Violência contra a mulher, contra crianças e a desigualdade no mercado de trabalho são algumas das violações apontadas por especialistas. Confira abaixo:

Direitos da mulher

A criação da Lei Maria da Penha --sancionada em 2006 e que estabelece mecanismos para coibir a violência doméstica-- é considerada por entidades ligadas aos direitos humanos como um grande instrumento para enfrentar o problema.

Sua eficácia, porém, ainda carece de melhor avaliação, na avaliação de Wânia Pasinato, pesquisadora do NEV (Núcleo de Estudos da Violência) da USP. "Avanços formais nós temos, mas transferir direitos reconhecidos na prática é que nós ainda não avançamos."

De acordo com a pesquisadora, no que se refere à violência contra a mulher, um dos obstáculos para se fazer um diagnóstico do problema é a falta de dados nacionais confiáveis sobre as ocorrências policiais, já que nem todas as regiões fazem a coleta com precisão.

Além disso, Wânia diz que as políticas direcionadas exclusivamente aos problemas dos direitos da mulher ainda são muito recentes, grande parte formuladas a partir de 2003, quando foi criada a Secretaria Especial de Políticas Para as Mulheres,.

Em relatório divulgado em maio, a Anistia Internacional aponta a lei Maria da Penha como avanço na luta contra a violência doméstica, mas alerta para dificuldades para sua efetiva implementação devido à falta de recursos e precariedade dos serviços de apoio.

O caso de uma adolescente de 15 anos forçada a dividir uma cela por um mês com diversos homens, em novembro de 2007, foi citado no documento como exemplo de violação aos direitos humanos no Brasil.

Suspeita de cometer um pequeno furto, a garota foi estuprada várias vezes no período em que ficou encarcerada. Quando a história veio à tona, ela e sua família ainda teriam sido ameaçados por policiais. Após a divulgação, surgiram vários outros casos de violações de direitos humanos das mulheres, de acordo com o relatório.

Mercado desigual

Na análise da socióloga Jacqueline Pitanguy, do Conselho Nacional dos Direitos da Mulher, a Constituição Federal de 1988 estabeleceu igualdade no âmbito civil entre homens e mulheres, mas não resolveu todos os problemas.

No mercado de trabalho, segundo ela, a desigualdade ainda persiste. "A mulher ganha em média 64% do salário do homem, mesmo desempenhando um trabalho igual e tendo a mesma qualificação", diz.

Criança e adolescente

Atualmente, aproximadamente 15 crianças e adolescentes morrem assassinados por dia. A incidência de mortes os transforma em um dos grupos mais vulneráveis em um cenário de violência urbana.

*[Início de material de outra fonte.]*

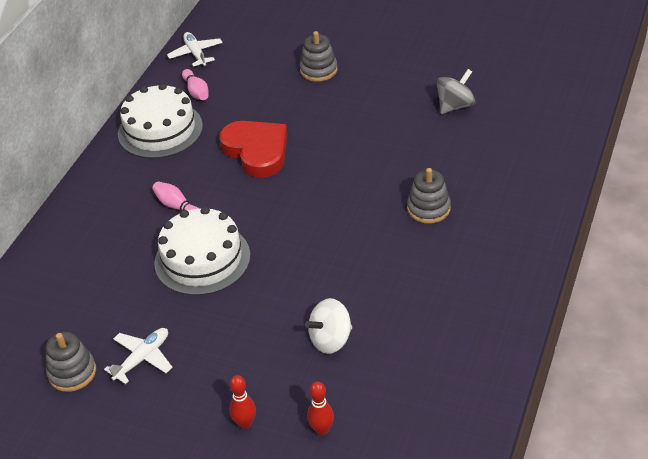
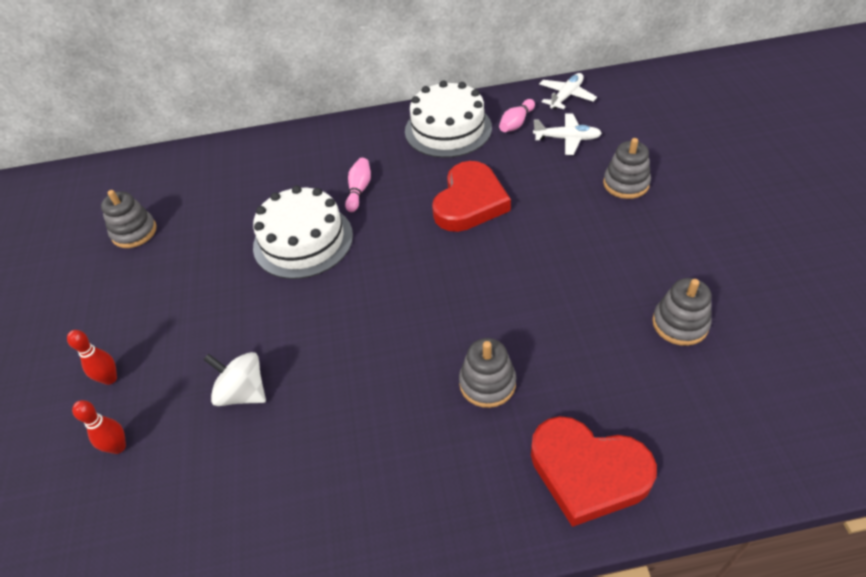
camera: 60 degrees right, 5 degrees up
(142, 358) = (165, 266): white plane -> white plane (567, 139)
(455, 106) = (680, 324): grey spinning top -> grey stacking toy
(524, 192) = (588, 472): none -> red heart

Apesar da criação do ECA (Estatuto da Criança e do Adolescente), que completou 18 anos neste ano, o Brasil registra um crescimento nos casos de crimes envolvendo menores de idade.

Segundo Helena Oliveira, gestora de Programas na área de Proteção do Unicef (Fundo das Nações Unidas para a Infância), o que não faltam são políticas que visem assegurar os direitos básicos à população nessa faixa etária. "Fazer essa política pública funcionar é outra coisa. Os números de violência têm sido crescentes nos últimos 20 anos e vêm impactando a vida, e a vida precoce."

Para Helena, o país precisa rever o modelo de programas voltados a prevenir essa violência. "Quando se pensa em política para prevenir a violência, subliminarmente, a gente enxerga esse adolescente como autor, não como vítima", diz.

No Brasil, segundo dados oficiais, existem 80 mil crianças vivendo em abrigos e outras 16 mil cumprem medidas socioeducativas em centros de detenção.